• • •
Lower.
• • •
The stink and the cacophony of the horde are intolerable. Such a press of humanity and animals in such close confines. On the higher ground pavilions stand, decked with crests of arms. The great houses of Slov are there. The high and the mighty have come with their knights and levies. Among the forests of standards are the arms of nobles from Zagre, Sudriech, even Mayar. There cannot be less than thirty thousand men here. Perhaps fifty thousand.
• • •
I’m falling. Falling. Toward the outer wall. Unseen I descend among the troops that crowd the top of the east-most wall tower. There are a hundred archers here, smooth iron skullcaps fluted across the neck, chain-mail coifs, leather jerkins set with iron plates, skirts of overlapping leather strips, iron-studded. I have seen such armour on stands along the long gallery of Roma Hall. As a child I used to hide behind one suit in particular, by the west stair, and leap out to shock the maids.
A scorpion bolt-lobber stands at the front of the tower, aimed out between the crenulations at the distant foe. The operating crew are holding back a respectful distance whilst gathered immediately behind the engine a small group of nobility debate some issue.
In a moment I stand amongst them. Next to me is a huge warrior in battered platemail, heavy-duty stuff fashioned in the old style from black iron. He glances my way but he sees through me.
“We can hold for relief. If it takes two months we can hold,” he says, eyes fierce and dark, set in a brutal face, a black beard bristling over his lantern jaw, threaded by a pale scar.
“Damn that!” The speaker whirls from her contemplation of the enemy. She stands four fingers over six foot, her build athletic, strong, young with it . . . maybe eighteen. Her armour is gilded, and worked in enamels across it are the burning spears of the Red March. No vanity this though, the steel is full gauge and without ornament. A soldier’s armour. “If we let them bide here the Czar’s path west lies open. The Steppes will be at Vermillion’s gates before the harvest.”

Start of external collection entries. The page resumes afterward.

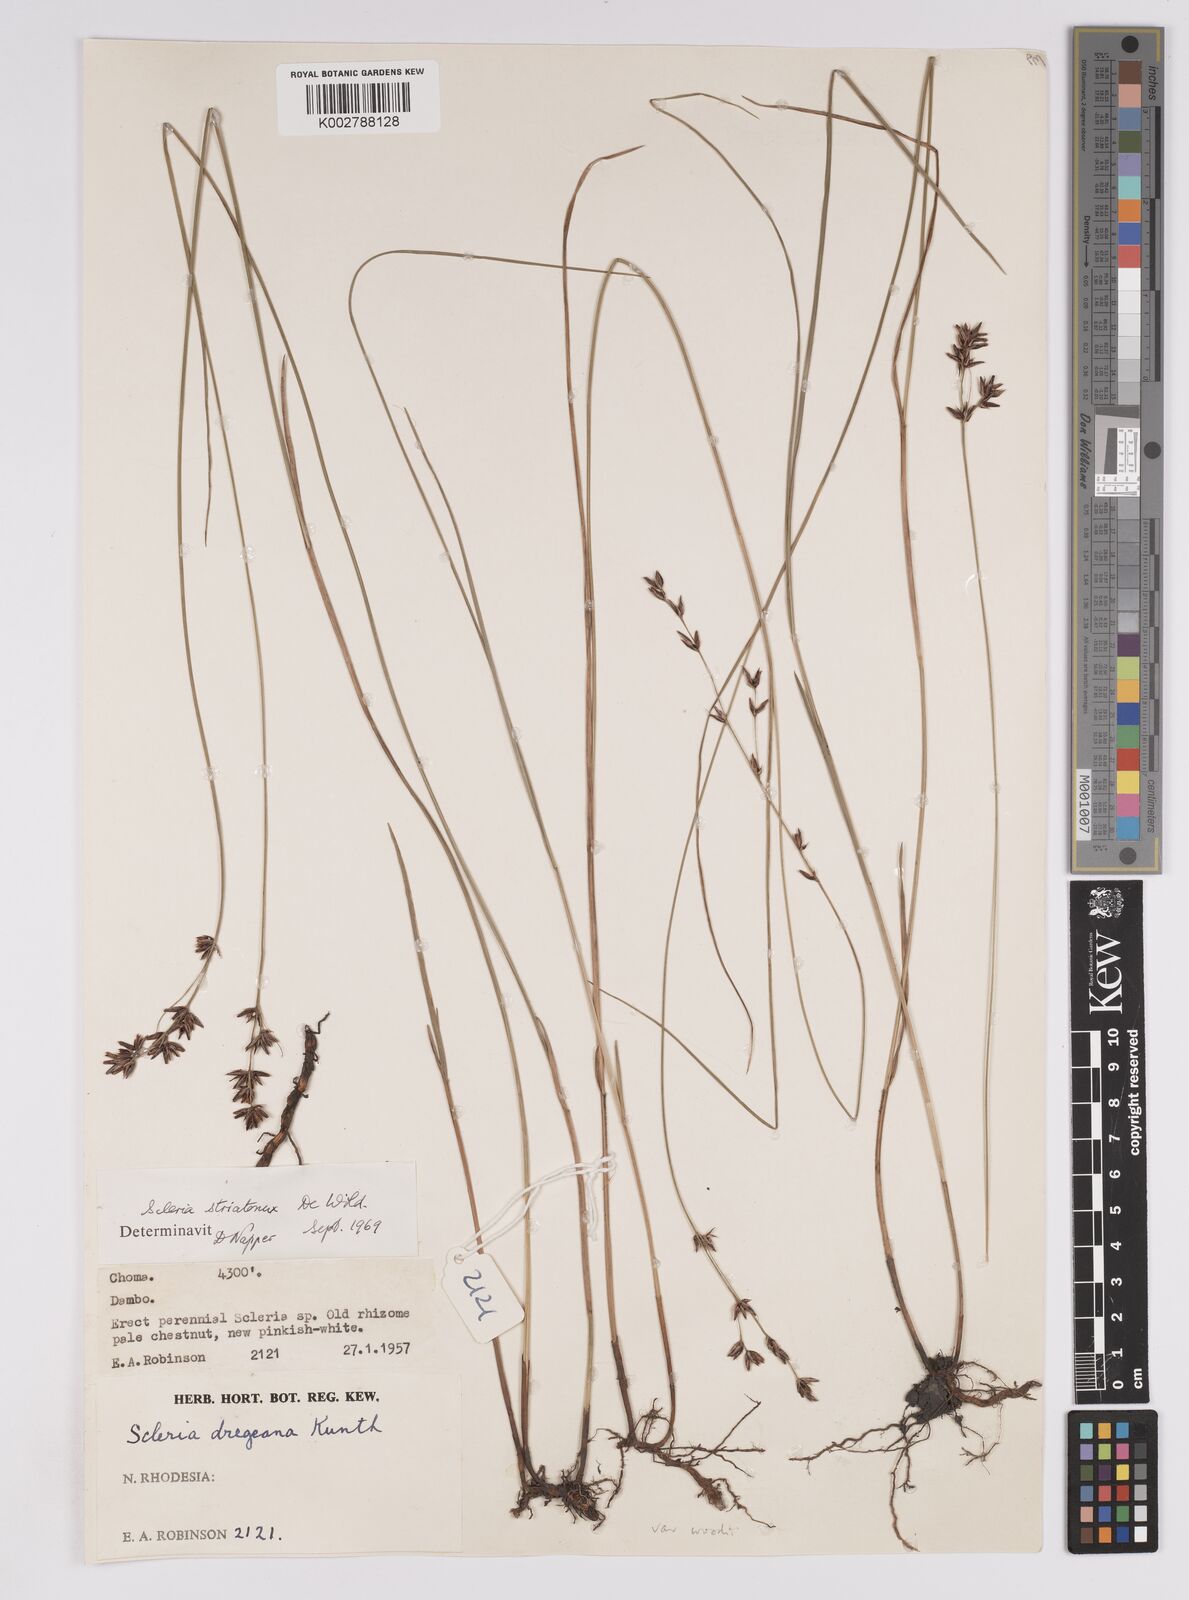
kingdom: Plantae
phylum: Tracheophyta
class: Liliopsida
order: Poales
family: Cyperaceae
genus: Scleria
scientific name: Scleria woodii
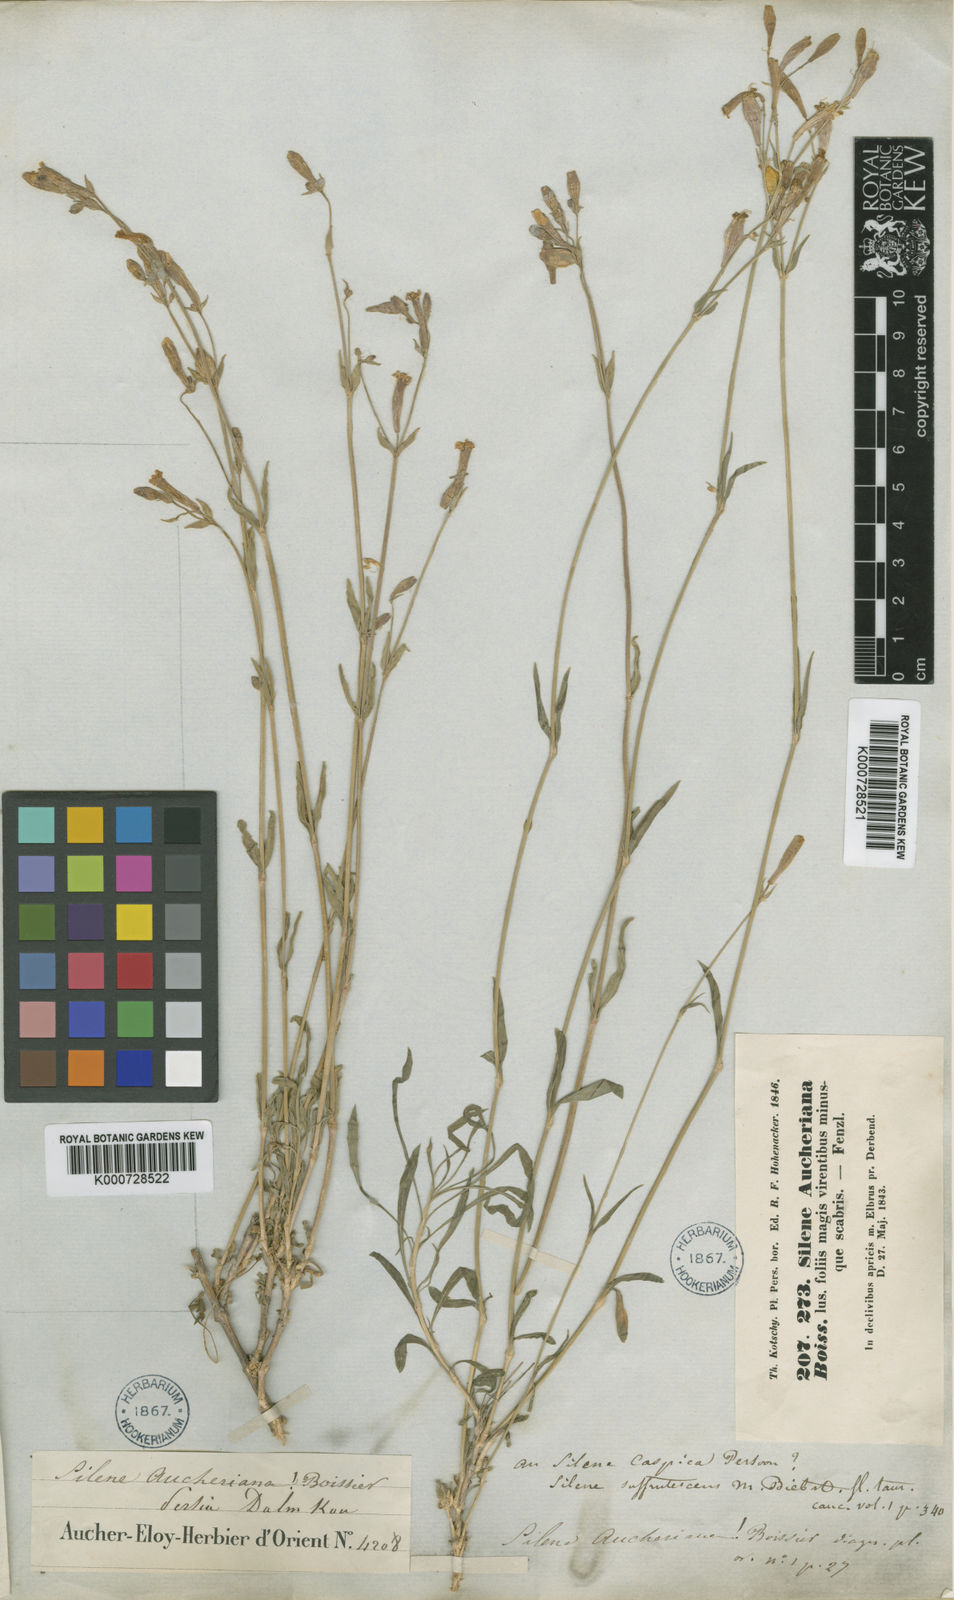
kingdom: Plantae
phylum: Tracheophyta
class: Magnoliopsida
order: Caryophyllales
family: Caryophyllaceae
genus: Silene
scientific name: Silene aucheriana
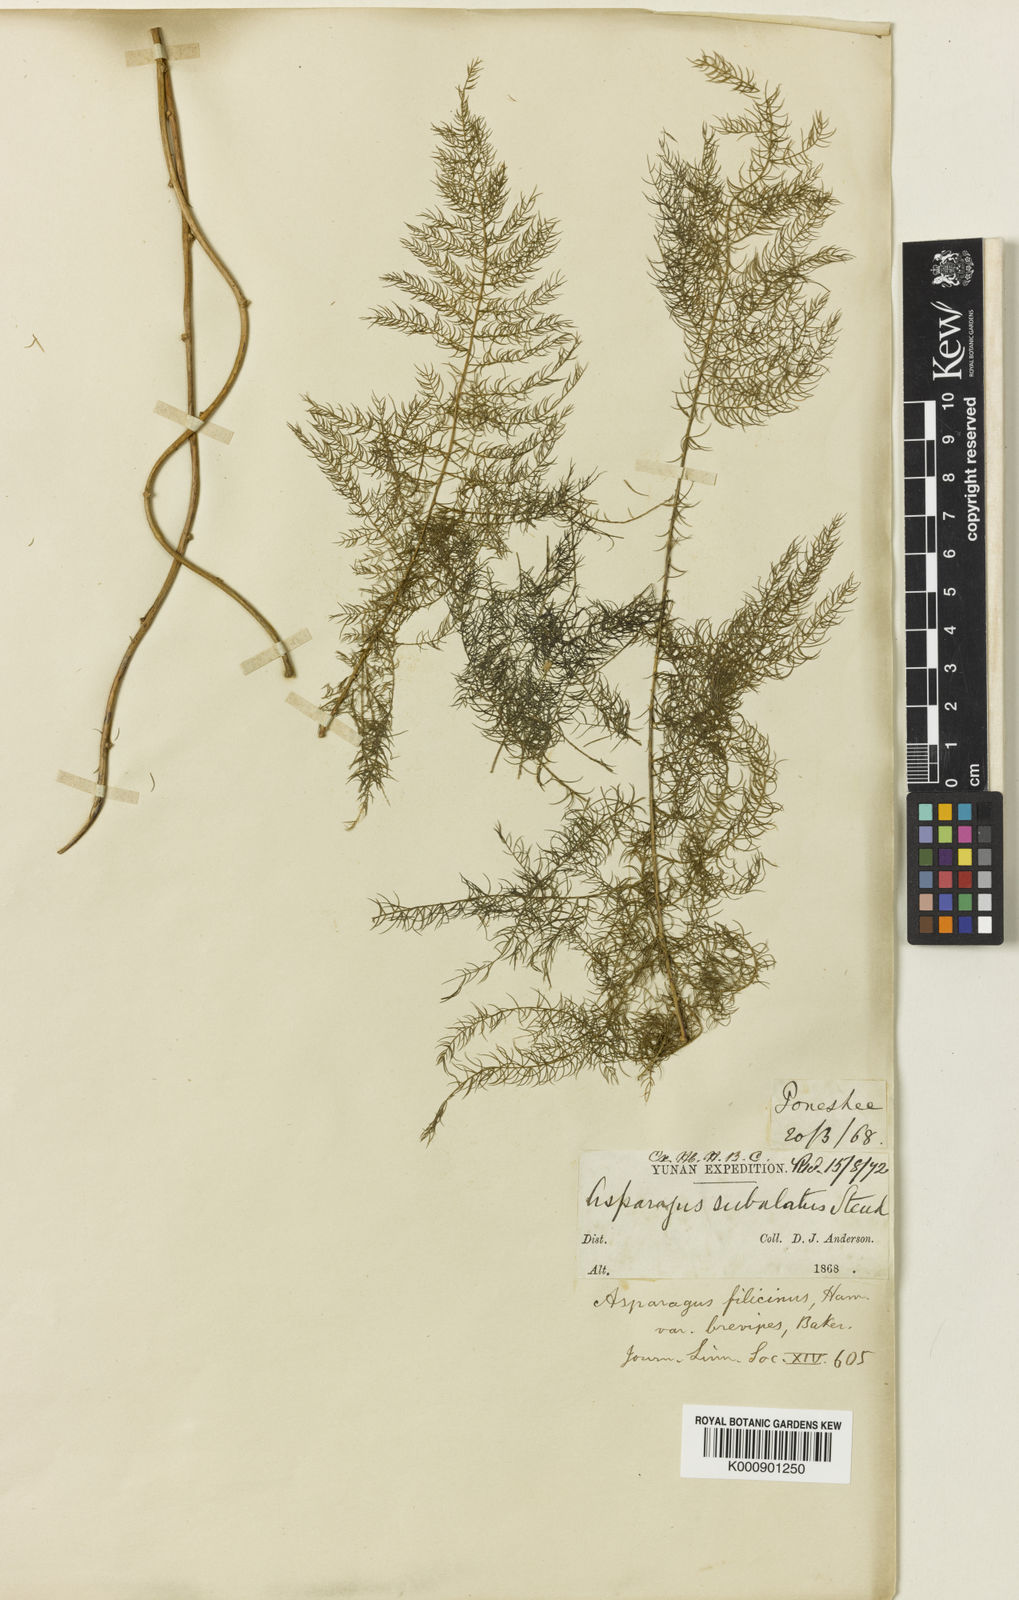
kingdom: Plantae
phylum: Tracheophyta
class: Liliopsida
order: Asparagales
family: Asparagaceae
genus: Asparagus
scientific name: Asparagus filicinus
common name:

I watch her face, broad and angular, pale for a woman of the March—beneath a shock of dark red hair, angry hazel eyes, full lips. I know this face.
“Contaph.” She advances on the knight beside me. Even a woman of her stature has to look up at the man. “Can we attack? Sally forth? They won’t be expecting an attack.”
An intake of breath at this from the men around her, knight captains and lords by their armour. I can understand this. There are not enough troops within the castle to challenge the host outside. I know this without looking. The castle could not hold so many.
“They won’t be expecting an attack, princess,” says Contaph. “But they are ready for one, even so. Kerwcjz is no fool.”
“A deputation!” This from a man at the wall, with a spyglass to his eye.
The princess leads the nobles to the battlements, archers parting to make space. “Tell me,” she says.
“Ten riders under a white flag. An emissary. And a prisoner. A woman. A girl—”
The princess snatches the spyglass and sets it to her own eye. “Gwen!”
“Kerwcjz has your sister?” Contaph’s fist tightens on the pommel of his sword, the iron plates of his gauntlet grating one against the next. “This means Omera has fallen.”
“Give me your bow,” the princess demands of the nearest archer.
“Alica!” A strained whisper from the man beside her, smaller but similar in his colouring.
“Princess,” she says. The bow is in her hands, her eyes on his—dangerous. “Call me by my name again, cousin, and I will drop you from this wall.”
She pulls an arrow from the archer’s quiver. “It’s a good bow?”
“Y-yes . . . princess.” The archer stutters it out. “Pulls a hair to the left if you over-draw. But that’s not a worry—it’s too much bow for a wo—”
Princess Alica strings the arrow and draws it to her ear, pointing up at the great keep tower back beyond the second wall. “Yes?”
“A hair to the left, your majesty.” The man backs away. “Two fingers on a fifty-yard target.”
“They’ve drawn up.” The cousin at the wall.
The princess lets the bow relax and comes to watch. Nine of the men have spread into a line on their horses. The emissary and the captive ride forward five more yards. The girl is in silks, side-saddle, she looks no more than thirteen, maybe fourteen. The man is fat, his armour adjusted for it, his neck thick and reddened by the Red March sun. He wears a blue plumed helm and a long turquoise cloak.